Partenaire essentiel

Pour les États-Unis, c’est lors du vote à l’ONU de nouvelles sanctions contre l’Iran que l’évolution la plus nette de la position de la Turquie a été constatée. Vexée du mépris affiché par l’Occident pour l’accord sur le nucléaire que, de concert avec le Brésil, elle était parvenue à négocier avec la République islamique, elle ne s’est pas contentée de s’abstenir : elle a voté contre.

Reste que la Turquie est de plus en plus importante pour l’Occident. Elle est depuis longtemps membre de l’Otan, constitue un « corridor » indispensable à l’acheminement des hydrocarbures d’Asie centrale et constitue la preuve qu’un grand pays musulman peut concilier islam et démocratie. Enlisés dans deux guerres, les États-Unis ne peuvent pas se permettre de perdre ce partenaire essentiel à la stabilité de l’Irak et de l’Afghanistan.

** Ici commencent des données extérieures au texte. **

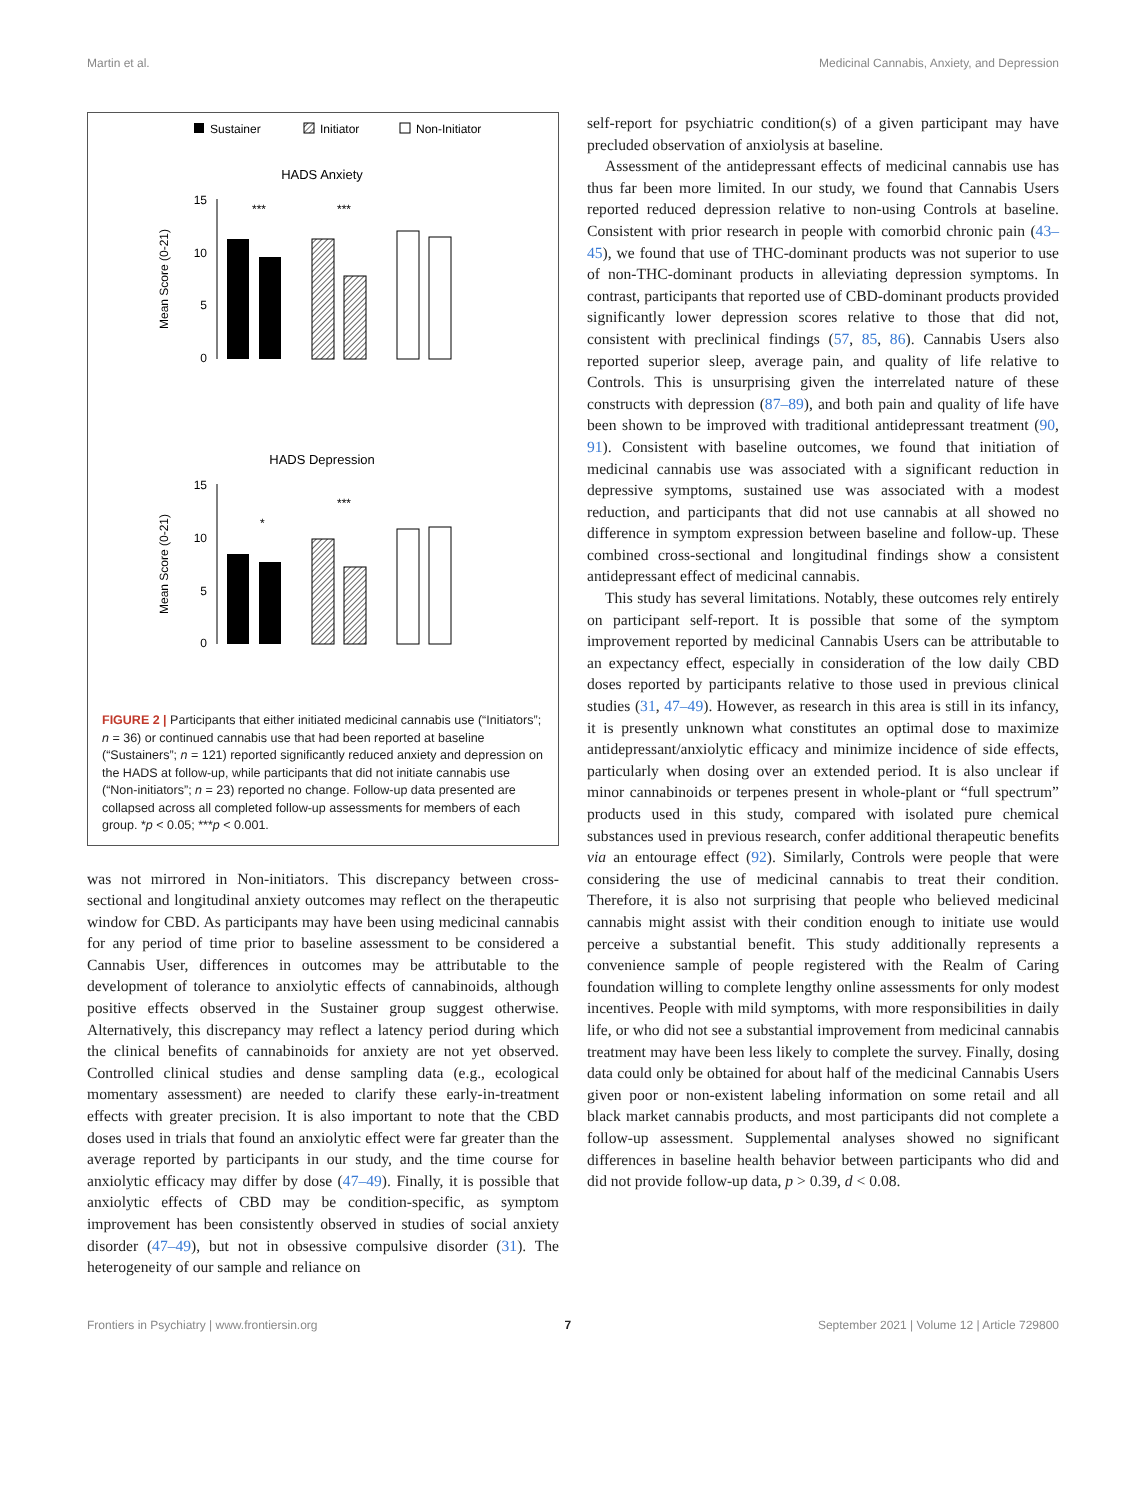Martin et al. Medicinal Cannabis, Anxiety, and Depression
Sustainer
Initiator
Non-Initiator
HADS Anxiety
15
10
5
0
Mean Score (0-21)
***
***
HADS Depression
15
10
5
0
Mean Score (0-21)
*
***
FIGURE 2 | Participants that either initiated medicinal cannabis use (“Initiators”; n = 36) or continued cannabis use that had been reported at baseline (“Sustainers”; n = 121) reported significantly reduced anxiety and depression on the HADS at follow-up, while participants that did not initiate cannabis use (“Non-initiators”; n = 23) reported no change. Follow-up data presented are collapsed across all completed follow-up assessments for members of each group. *p < 0.05; ***p < 0.001.
was not mirrored in Non-initiators. This discrepancy between cross-sectional and longitudinal anxiety outcomes may reflect on the therapeutic window for CBD. As participants may have been using medicinal cannabis for any period of time prior to baseline assessment to be considered a Cannabis User, differences in outcomes may be attributable to the development of tolerance to anxiolytic effects of cannabinoids, although positive effects observed in the Sustainer group suggest otherwise. Alternatively, this discrepancy may reflect a latency period during which the clinical benefits of cannabinoids for anxiety are not yet observed. Controlled clinical studies and dense sampling data (e.g., ecological momentary assessment) are needed to clarify these early-in-treatment effects with greater precision. It is also important to note that the CBD doses used in trials that found an anxiolytic effect were far greater than the average reported by participants in our study, and the time course for anxiolytic efficacy may differ by dose (47–49). Finally, it is possible that anxiolytic effects of CBD may be condition-specific, as symptom improvement has been consistently observed in studies of social anxiety disorder (47–49), but not in obsessive compulsive disorder (31). The heterogeneity of our sample and reliance on
self-report for psychiatric condition(s) of a given participant may have precluded observation of anxiolysis at baseline.
Assessment of the antidepressant effects of medicinal cannabis use has thus far been more limited. In our study, we found that Cannabis Users reported reduced depression relative to non-using Controls at baseline. Consistent with prior research in people with comorbid chronic pain (43–45), we found that use of THC-dominant products was not superior to use of non-THC-dominant products in alleviating depression symptoms. In contrast, participants that reported use of CBD-dominant products provided significantly lower depression scores relative to those that did not, consistent with preclinical findings (57, 85, 86). Cannabis Users also reported superior sleep, average pain, and quality of life relative to Controls. This is unsurprising given the interrelated nature of these constructs with depression (87–89), and both pain and quality of life have been shown to be improved with traditional antidepressant treatment (90, 91). Consistent with baseline outcomes, we found that initiation of medicinal cannabis use was associated with a significant reduction in depressive symptoms, sustained use was associated with a modest reduction, and participants that did not use cannabis at all showed no difference in symptom expression between baseline and follow-up. These combined cross-sectional and longitudinal findings show a consistent antidepressant effect of medicinal cannabis.
This study has several limitations. Notably, these outcomes rely entirely on participant self-report. It is possible that some of the symptom improvement reported by medicinal Cannabis Users can be attributable to an expectancy effect, especially in consideration of the low daily CBD doses reported by participants relative to those used in previous clinical studies (31, 47–49). However, as research in this area is still in its infancy, it is presently unknown what constitutes an optimal dose to maximize antidepressant/anxiolytic efficacy and minimize incidence of side effects, particularly when dosing over an extended period. It is also unclear if minor cannabinoids or terpenes present in whole-plant or “full spectrum” products used in this study, compared with isolated pure chemical substances used in previous research, confer additional therapeutic benefits via an entourage effect (92). Similarly, Controls were people that were considering the use of medicinal cannabis to treat their condition. Therefore, it is also not surprising that people who believed medicinal cannabis might assist with their condition enough to initiate use would perceive a substantial benefit. This study additionally represents a convenience sample of people registered with the Realm of Caring foundation willing to complete lengthy online assessments for only modest incentives. People with mild symptoms, with more responsibilities in daily life, or who did not see a substantial improvement from medicinal cannabis treatment may have been less likely to complete the survey. Finally, dosing data could only be obtained for about half of the medicinal Cannabis Users given poor or non-existent labeling information on some retail and all black market cannabis products, and most participants did not complete a follow-up assessment. Supplemental analyses showed no significant differences in baseline health behavior between participants who did and did not provide follow-up data, p > 0.39, d < 0.08.
Frontiers in Psychiatry | www.frontiersin.org 7 September 2021 | Volume 12 | Article 729800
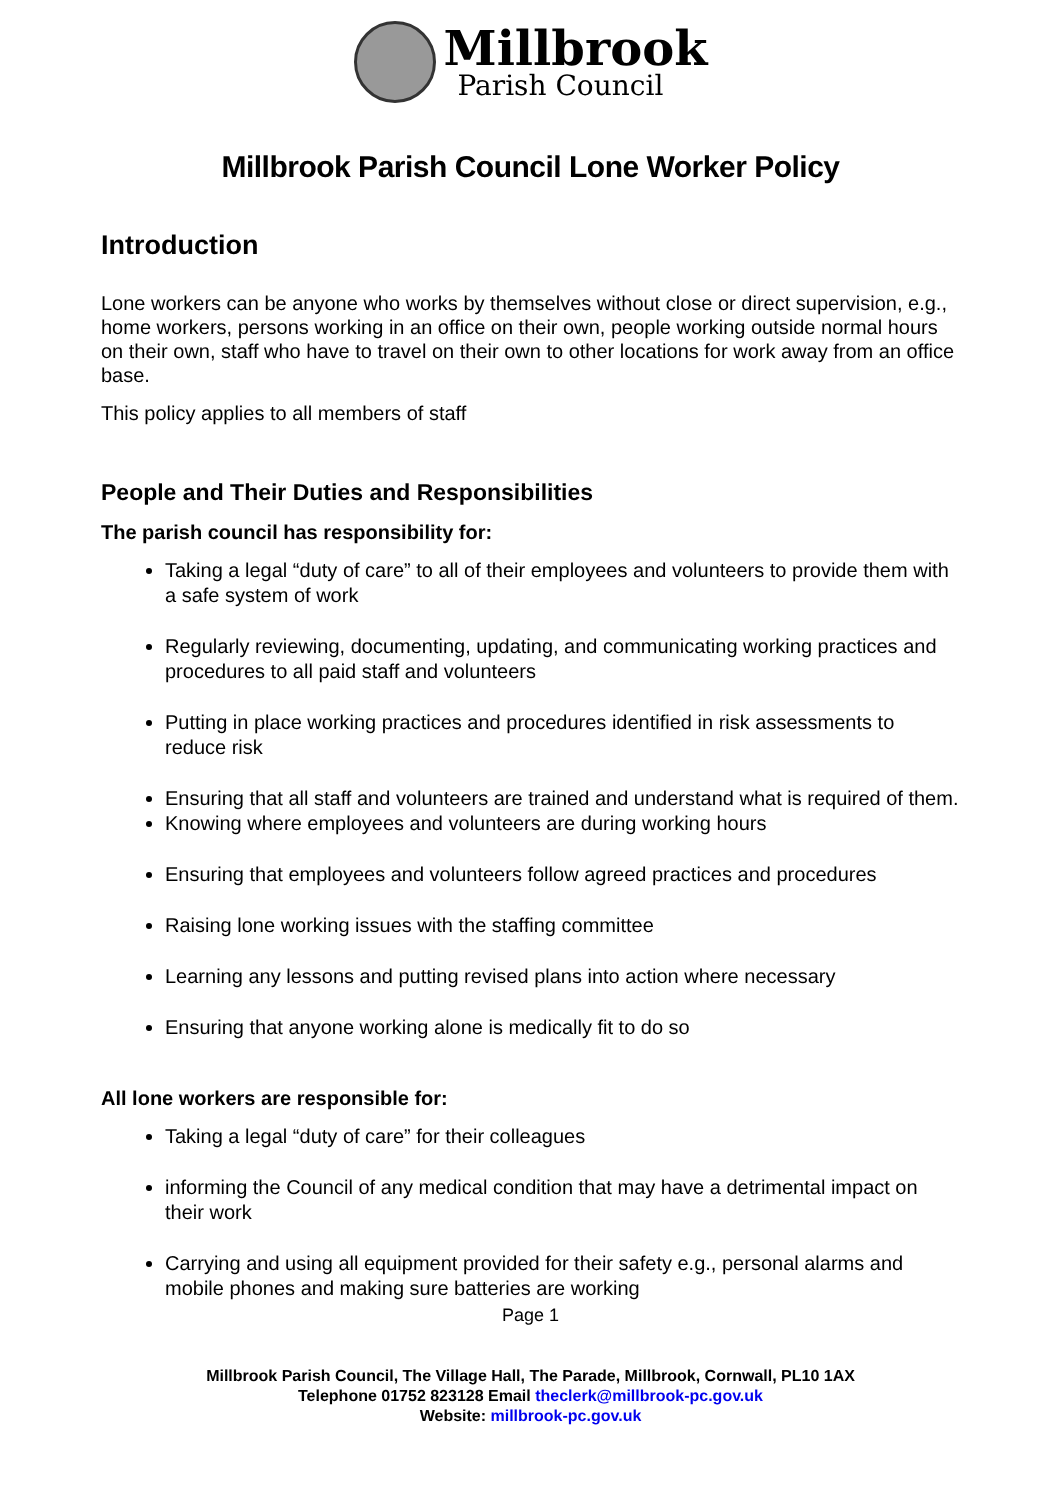Millbrook
Parish Council
Millbrook Parish Council Lone Worker Policy
Introduction
Lone workers can be anyone who works by themselves without close or direct supervision, e.g., home workers, persons working in an office on their own, people working outside normal hours on their own, staff who have to travel on their own to other locations for work away from an office base.
This policy applies to all members of staff
People and Their Duties and Responsibilities
The parish council has responsibility for:
Taking a legal “duty of care” to all of their employees and volunteers to provide them with a safe system of work
Regularly reviewing, documenting, updating, and communicating working practices and procedures to all paid staff and volunteers
Putting in place working practices and procedures identified in risk assessments to reduce risk
Ensuring that all staff and volunteers are trained and understand what is required of them.
Knowing where employees and volunteers are during working hours
Ensuring that employees and volunteers follow agreed practices and procedures
Raising lone working issues with the staffing committee
Learning any lessons and putting revised plans into action where necessary
Ensuring that anyone working alone is medically fit to do so
All lone workers are responsible for:
Taking a legal “duty of care” for their colleagues
informing the Council of any medical condition that may have a detrimental impact on their work
Carrying and using all equipment provided for their safety e.g., personal alarms and mobile phones and making sure batteries are working
Page 1
Millbrook Parish Council, The Village Hall, The Parade, Millbrook, Cornwall, PL10 1AX
Telephone 01752 823128 Email theclerk@millbrook-pc.gov.uk
Website: millbrook-pc.gov.uk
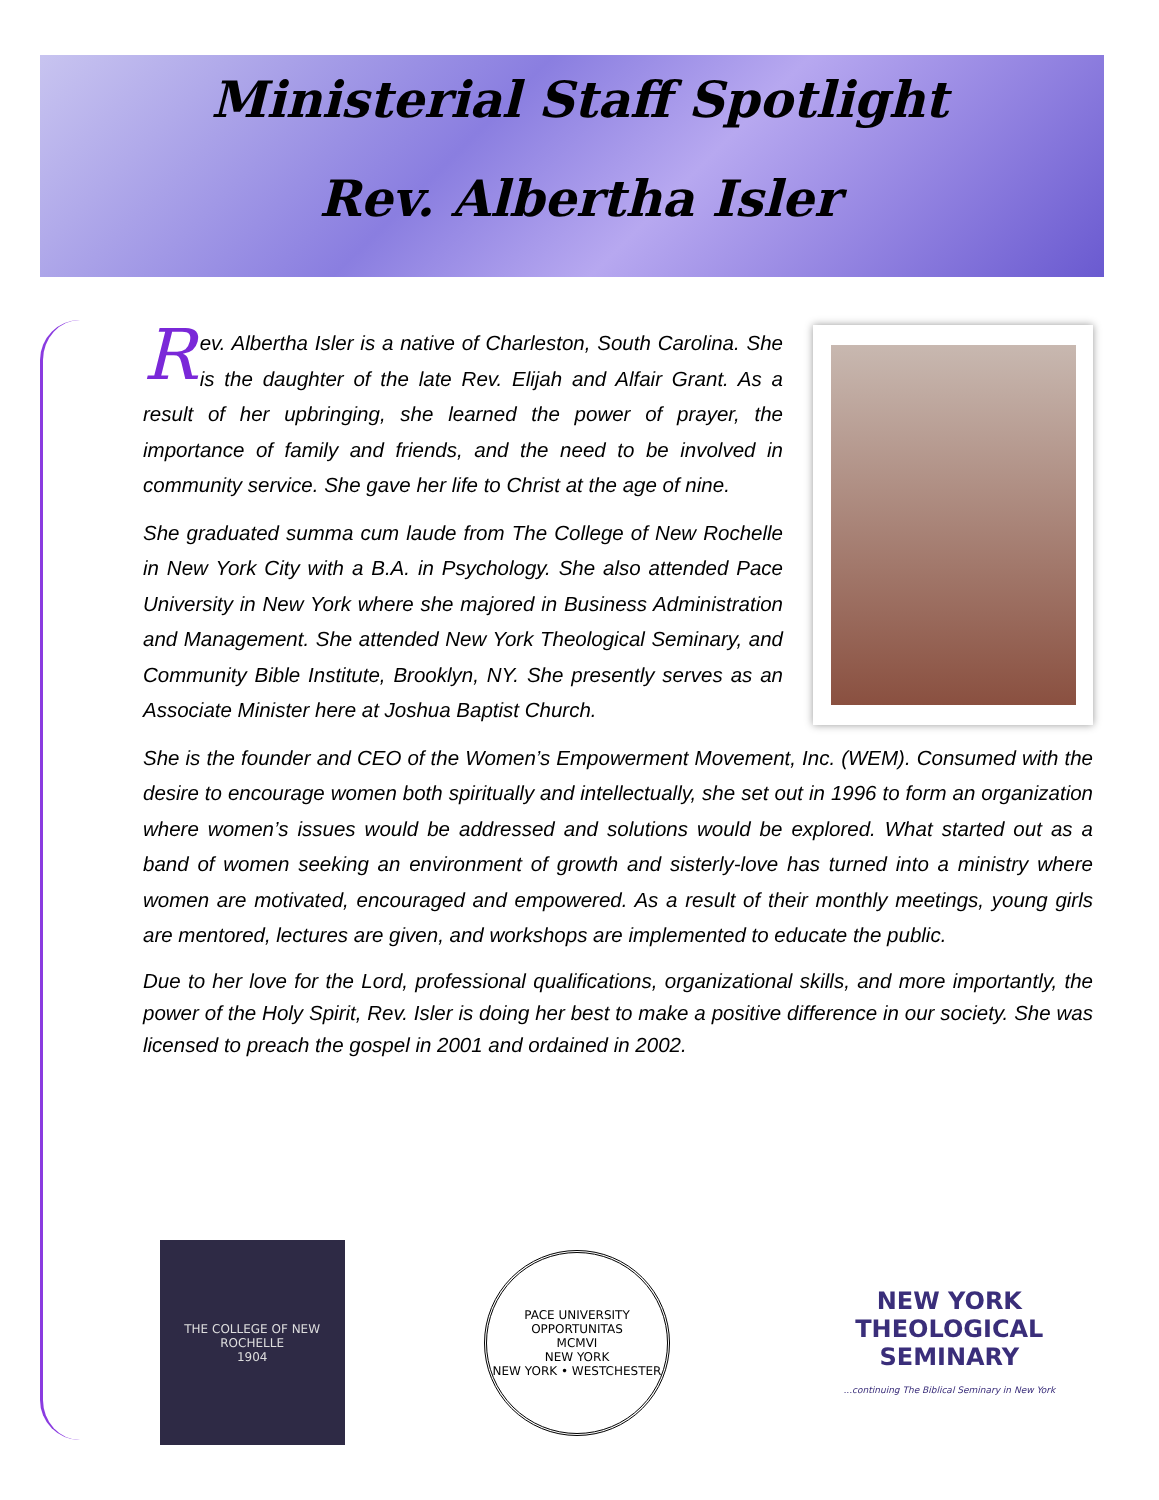Ministerial Staff Spotlight
Rev. Albertha Isler
Rev. Albertha Isler is a native of Charleston, South Carolina. She is the daughter of the late Rev. Elijah and Alfair Grant. As a result of her upbringing, she learned the power of prayer, the importance of family and friends, and the need to be involved in community service. She gave her life to Christ at the age of nine.
She graduated summa cum laude from The College of New Rochelle in New York City with a B.A. in Psychology. She also attended Pace University in New York where she majored in Business Administration and Management. She attended New York Theological Seminary, and Community Bible Institute, Brooklyn, NY. She presently serves as an Associate Minister here at Joshua Baptist Church.
She is the founder and CEO of the Women’s Empowerment Movement, Inc. (WEM). Consumed with the desire to encourage women both spiritually and intellectually, she set out in 1996 to form an organization where women’s issues would be addressed and solutions would be explored. What started out as a band of women seeking an environment of growth and sisterly-love has turned into a ministry where women are motivated, encouraged and empowered. As a result of their monthly meetings, young girls are mentored, lectures are given, and workshops are implemented to educate the public.
Due to her love for the Lord, professional qualifications, organizational skills, and more importantly, the power of the Holy Spirit, Rev. Isler is doing her best to make a positive difference in our society. She was licensed to preach the gospel in 2001 and ordained in 2002.
THE COLLEGE OF NEW ROCHELLE
1904
PACE UNIVERSITY
OPPORTUNITAS
MCMVI
NEW YORK
NEW YORK • WESTCHESTER
NEW YORK
THEOLOGICAL
SEMINARY
...continuing The Biblical Seminary in New York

Champion de la cause palestinienne, le Premier ministre Recep Tayyip Erdogan­ a fini par éclipser Hassan Nasrallah­, le chef du Hezbollah, dans le cœur des Arabes. La volonté des responsables turcs d’affirmer leur indépendance vis-à-vis de Washington a renforcé leur crédibilité régionale. Ils sont, par exemple, plus écoutés à Bagdad depuis qu’ils ont refusé de laisser les Américains utiliser leur espace aérien pour envahir l’Irak, en 2003.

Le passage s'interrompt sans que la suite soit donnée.